Formulation of the Claim
Synchronic reading prevents the ideological and historical projection onto the text.
Explanation
By this reading, Arkoun means that the text should be considered in its structure and in its synchronic presence, not as material onto which later meanings, shaped by delayed ideological or historical circumstances, are loaded. The aim is to prevent the text from being redefined in a way that conforms to a ready-made conception imposed from outside.
This formulation also belongs to his critique of the traditional reading that tends to insert the text into inherited interpretive frameworks, so that it is read through what has accumulated around it rather than through what it says in its immediate analytical context.

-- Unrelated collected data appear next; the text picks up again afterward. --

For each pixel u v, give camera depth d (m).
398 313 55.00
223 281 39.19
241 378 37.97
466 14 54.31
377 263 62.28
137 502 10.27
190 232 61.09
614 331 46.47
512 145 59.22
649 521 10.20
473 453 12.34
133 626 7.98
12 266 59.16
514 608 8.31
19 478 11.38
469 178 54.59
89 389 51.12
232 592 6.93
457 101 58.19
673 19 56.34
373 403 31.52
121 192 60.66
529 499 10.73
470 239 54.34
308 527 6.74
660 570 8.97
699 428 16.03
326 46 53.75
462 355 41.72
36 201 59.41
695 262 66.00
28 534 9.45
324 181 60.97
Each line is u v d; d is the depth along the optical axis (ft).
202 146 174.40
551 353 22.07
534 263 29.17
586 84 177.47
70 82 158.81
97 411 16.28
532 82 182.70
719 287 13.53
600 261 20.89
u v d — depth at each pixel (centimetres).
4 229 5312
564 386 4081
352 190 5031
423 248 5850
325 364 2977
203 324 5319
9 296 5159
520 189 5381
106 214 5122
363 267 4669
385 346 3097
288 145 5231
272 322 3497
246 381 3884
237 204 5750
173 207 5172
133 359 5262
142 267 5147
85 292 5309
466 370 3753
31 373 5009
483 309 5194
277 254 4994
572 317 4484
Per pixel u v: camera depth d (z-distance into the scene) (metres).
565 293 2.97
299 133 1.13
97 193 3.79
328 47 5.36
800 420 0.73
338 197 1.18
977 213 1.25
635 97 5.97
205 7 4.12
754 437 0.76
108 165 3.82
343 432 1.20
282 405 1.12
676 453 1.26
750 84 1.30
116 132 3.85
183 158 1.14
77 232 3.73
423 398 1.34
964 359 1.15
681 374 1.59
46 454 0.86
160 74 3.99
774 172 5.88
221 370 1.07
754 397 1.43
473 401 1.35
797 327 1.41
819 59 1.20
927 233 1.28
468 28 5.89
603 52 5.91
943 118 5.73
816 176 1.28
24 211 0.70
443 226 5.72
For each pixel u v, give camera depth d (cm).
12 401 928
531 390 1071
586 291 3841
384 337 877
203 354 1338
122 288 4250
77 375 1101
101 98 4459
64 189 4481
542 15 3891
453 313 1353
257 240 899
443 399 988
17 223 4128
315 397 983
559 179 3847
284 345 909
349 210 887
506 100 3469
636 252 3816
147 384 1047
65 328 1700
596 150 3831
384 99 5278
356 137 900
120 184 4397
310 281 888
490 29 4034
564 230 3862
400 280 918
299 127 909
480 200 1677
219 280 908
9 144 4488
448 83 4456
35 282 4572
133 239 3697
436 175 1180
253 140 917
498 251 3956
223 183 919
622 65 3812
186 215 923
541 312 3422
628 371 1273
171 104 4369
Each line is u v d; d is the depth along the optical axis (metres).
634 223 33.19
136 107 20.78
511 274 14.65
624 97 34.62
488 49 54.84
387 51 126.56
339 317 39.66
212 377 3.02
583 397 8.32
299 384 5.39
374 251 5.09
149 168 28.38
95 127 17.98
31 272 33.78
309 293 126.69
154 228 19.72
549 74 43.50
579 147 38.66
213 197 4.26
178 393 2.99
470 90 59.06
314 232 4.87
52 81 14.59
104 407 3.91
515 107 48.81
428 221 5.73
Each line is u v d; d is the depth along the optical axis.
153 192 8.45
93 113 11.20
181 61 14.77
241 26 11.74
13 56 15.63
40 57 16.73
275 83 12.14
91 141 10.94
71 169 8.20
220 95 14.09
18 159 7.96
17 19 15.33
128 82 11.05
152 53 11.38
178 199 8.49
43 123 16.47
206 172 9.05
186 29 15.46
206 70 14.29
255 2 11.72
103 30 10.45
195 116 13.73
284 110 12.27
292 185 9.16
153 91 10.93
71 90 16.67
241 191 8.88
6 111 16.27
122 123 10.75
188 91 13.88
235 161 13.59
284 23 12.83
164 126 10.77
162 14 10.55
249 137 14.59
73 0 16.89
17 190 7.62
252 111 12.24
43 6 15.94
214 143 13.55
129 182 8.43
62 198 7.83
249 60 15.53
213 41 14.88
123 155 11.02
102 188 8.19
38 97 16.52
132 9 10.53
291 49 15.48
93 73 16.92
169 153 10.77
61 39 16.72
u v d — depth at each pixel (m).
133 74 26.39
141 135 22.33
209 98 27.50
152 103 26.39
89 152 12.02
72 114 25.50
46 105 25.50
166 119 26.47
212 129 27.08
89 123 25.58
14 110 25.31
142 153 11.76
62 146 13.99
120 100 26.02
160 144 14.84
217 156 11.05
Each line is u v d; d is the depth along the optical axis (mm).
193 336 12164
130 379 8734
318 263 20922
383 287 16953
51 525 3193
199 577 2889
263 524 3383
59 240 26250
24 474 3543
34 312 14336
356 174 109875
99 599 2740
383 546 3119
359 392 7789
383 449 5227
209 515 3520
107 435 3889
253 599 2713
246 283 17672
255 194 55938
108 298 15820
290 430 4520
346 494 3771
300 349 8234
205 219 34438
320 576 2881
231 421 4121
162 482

Its Place in the Book’s Argument
This atom enters the core of Arkoun’s critical project, which distinguishes between the scientific treatment of the text and its use within later intellectual constructions. It is linked to his effort to free reading from uses that project onto the text intentions that did not arise from it, but were added to it in later stages of the history of reception.
Limits of the Claim
This atom does not mean eliminating history or ignoring the conditions of reception, but rather preventing them from becoming a means of imposing a predetermined meaning on the text. Nor is it reducible to a merely technical preference between two ways of reading.
Brief Evidence Passage
Synchronic reading aims to prevent the projection of late ideological or historical meanings onto the text. It reads the text in its synchronic presence, within its own structure, not as material that can be reshaped according to ready-made conceptions. In doing so, it prevents the text from becoming a mirror of later ideas that do not belong to it. The aim is to respect its structure and not burden it with what is not in it.